For more than a month, Sage remained in the hospital, coding several times and needing to be revived. The doctors now think that the tumor is in a sensitive part of his brain and that it could be affecting his heart rate as well as his breathing. In an effort to shrink the tumor, the doctors had planned to start chemotherapy on September 7. However, his blood count was too low so they had to delay the start of treatment.
“After his treatment, he must be in the hospital for two days in case there are complications,” Mr. Gray said. “A week later, they have to do it again and this will continue for at least another year. His mother, Emily has quit working so she can be with her son. This means they are down to one income plus the extra transportation costs of traveling back and forth to A.I. for his treatment.”
On the day that Sage was supposed to start chemotherapy, doctors discovered his blood count was still too low. He had been placed on different seizure medication but the old medication remained in his system for two weeks. The doctors want to be sure he will not have any seizures on the new medication once the old medication is out of his system, so he was kept for a few days for observation. He was discharged on September 9.
On Wednesday, September 13, the family learned that Sage was losing eyesight in both eyes and that he was reacting only to sounds. Doctors told them that this may be the result of the tumor pressing on optic nerves and that chemo may restore his sight. The next day, Mr. Kemper and Sage traveled to A.I. duPont for his first chemo treatment. He remained in the hospital until Monday, September 18 and will return on Thursday for chemo. He then will travel to Children’s Hospital in Philadelphia for further evaluation.
The Kemper’s say they are very grateful for the A.I. duPont Foundation as their insurance would not cover the entire cost of Sage’s treatments. In an effort to help, family members have set up a GoFundMe for Sage in an effort to raise money for his care. There is a $30,000 goal to help offset the loss of his mother’s income and the cost of traveling to Wilmington for his treatment.

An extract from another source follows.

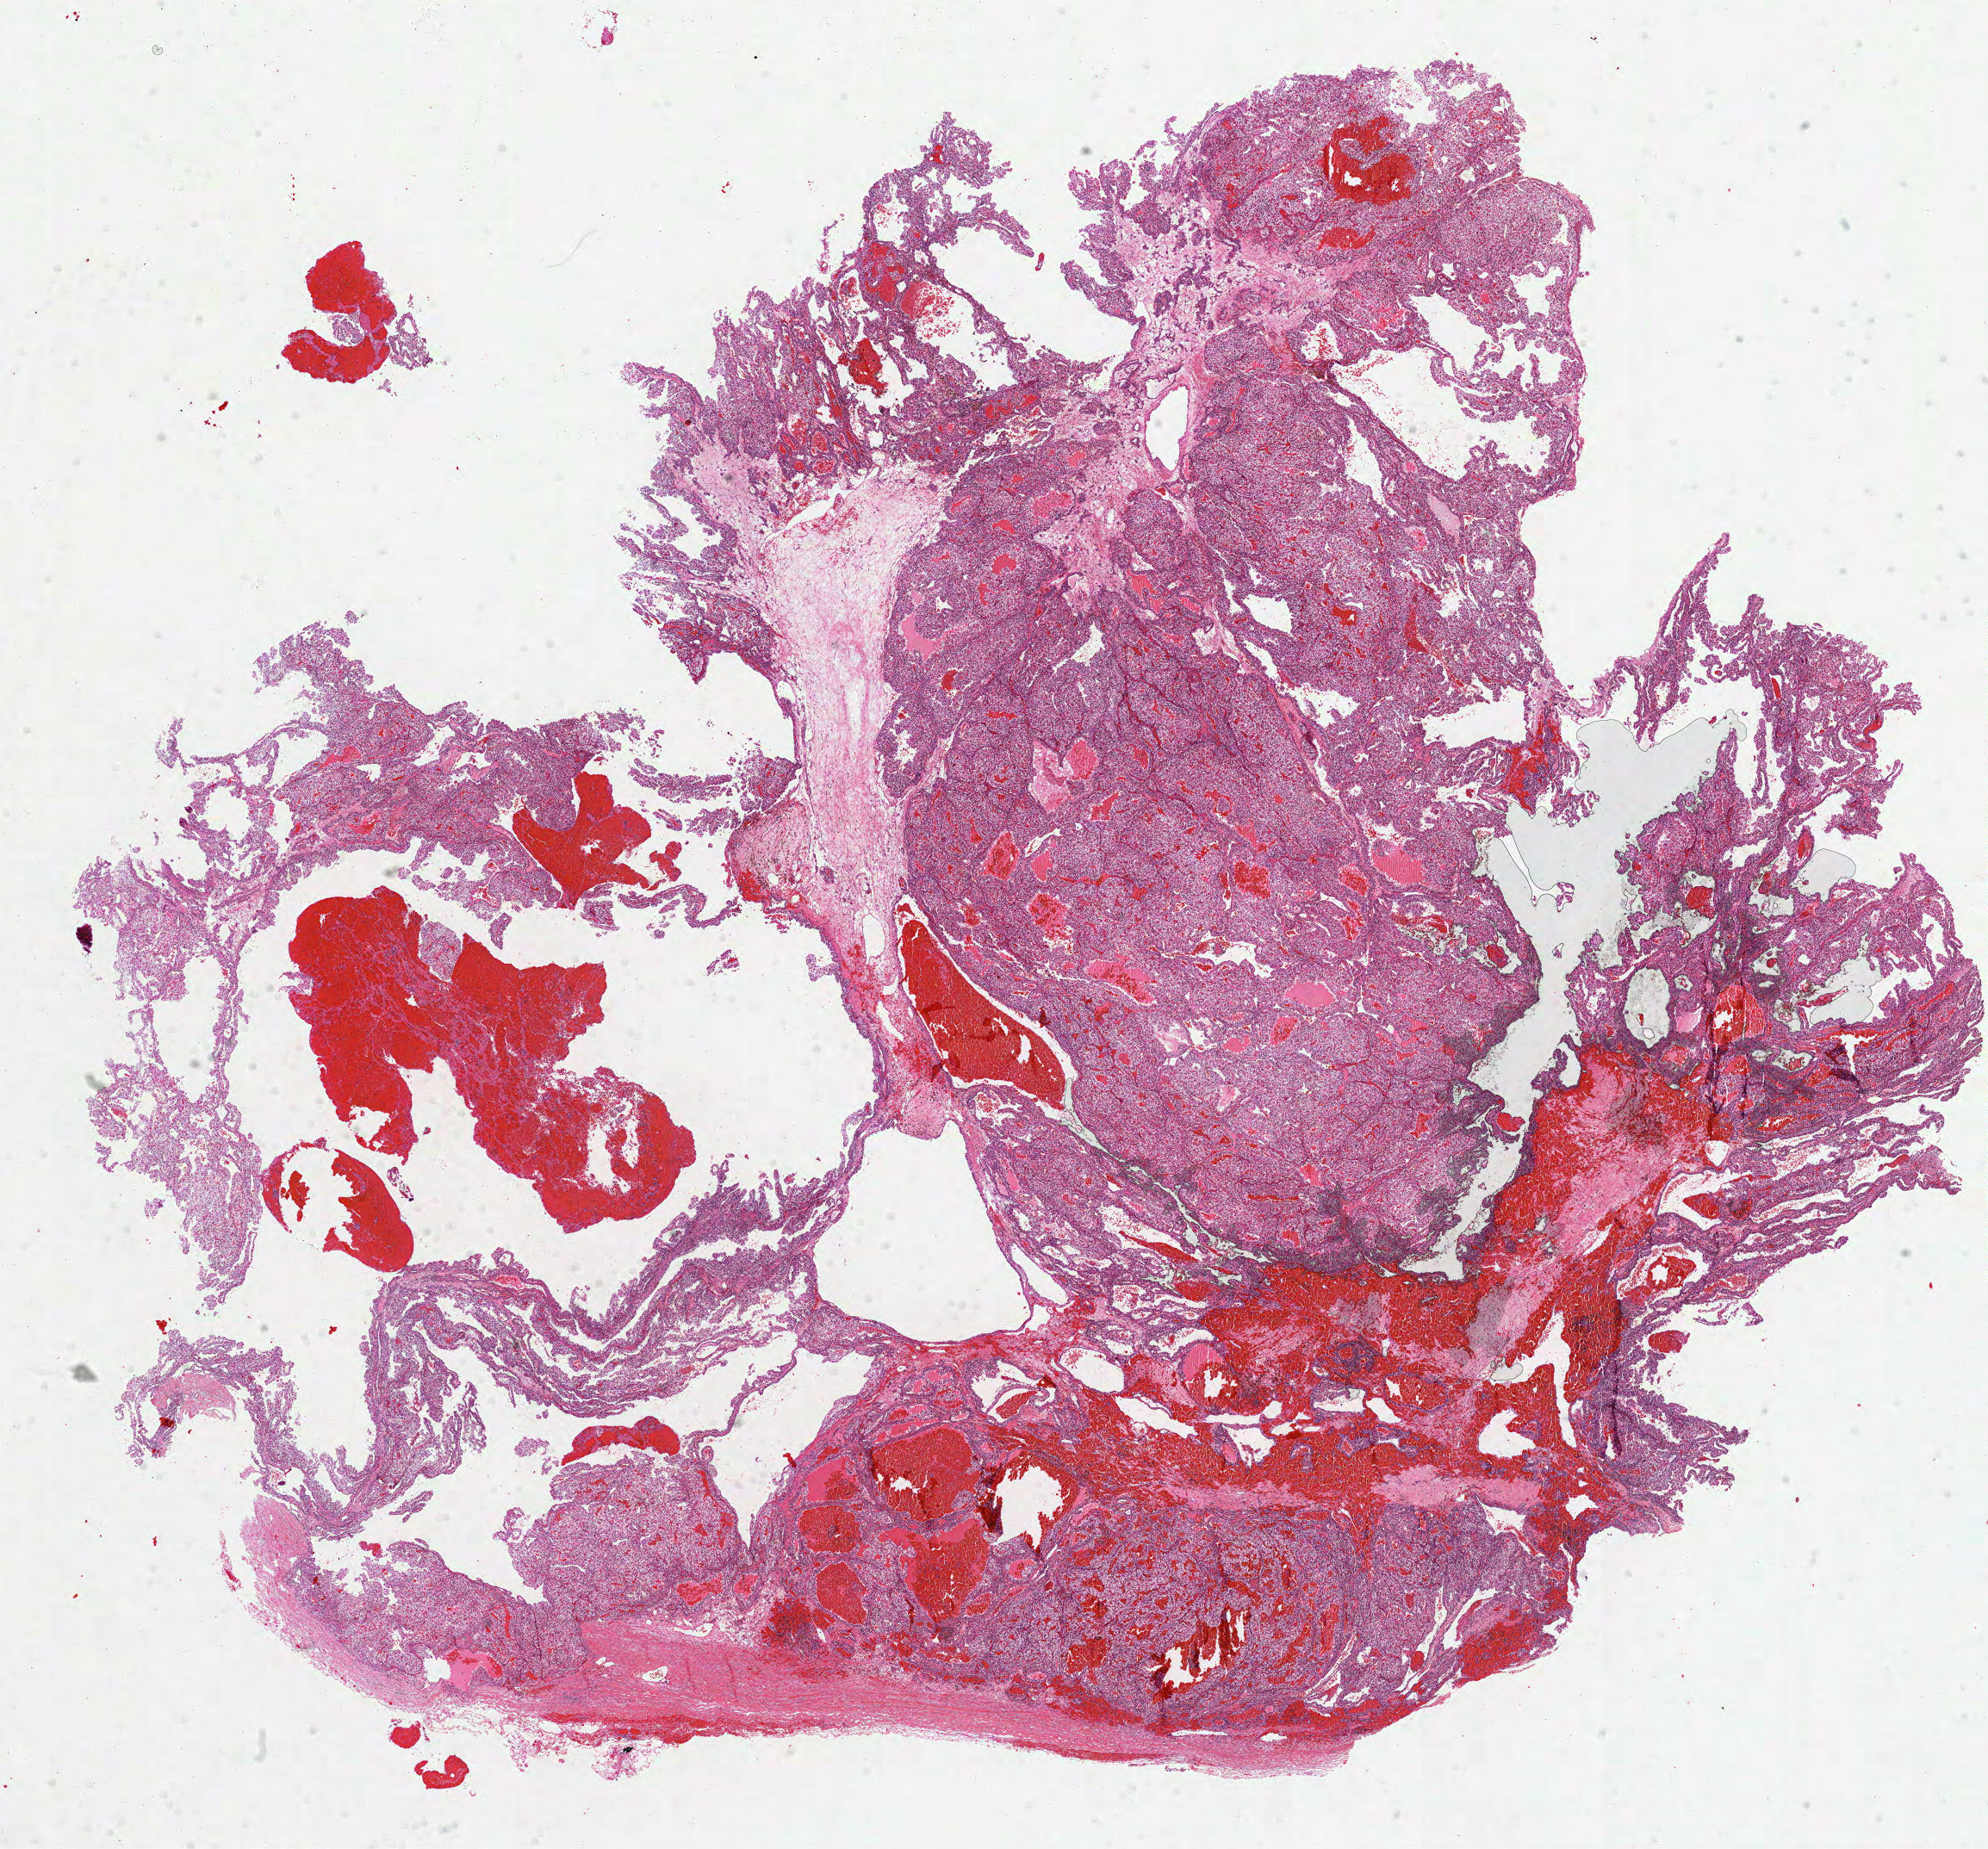
H&E whole-slide image — low-resolution overview of the scanned area, about 18.6 x 17.3 mm. Formalin-fixed paraffin-embedded (FFPE) diagnostic section. Kidney, primary tumour sample. Male, age 41 years at initial diagnosis. Histologic grade: G2 (moderately differentiated).
• diagnosis: Clear cell adenocarcinoma, NOS
• AJCC pathologic stage: I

On September 23, a Quarter Auction will be held at the Milford Boys & Girls Club with doors opening at 5 PM and games beginning at 6 PM. Tickets are $7 in advance and $10 at the door. Tickets include one paddle and additional paddles will be available at the door. For information on how to donate or to purchase tickets, individuals can call Tiffany Gravenor at 302-858-7022 or Jennifer Cooper at 443-783-4197.
“If you saw this boy, you would never know how sick he was,” Mr. Gray said. “He is always smiling, always laughing. He just seems so happy. He needs everyone’s thoughts and prayers as his prognosis is cautious. Anyone who has kids knows how awful it is when your child is sick and you would do anything to make them better. We are hoping the community comes together to pull Sage through this.”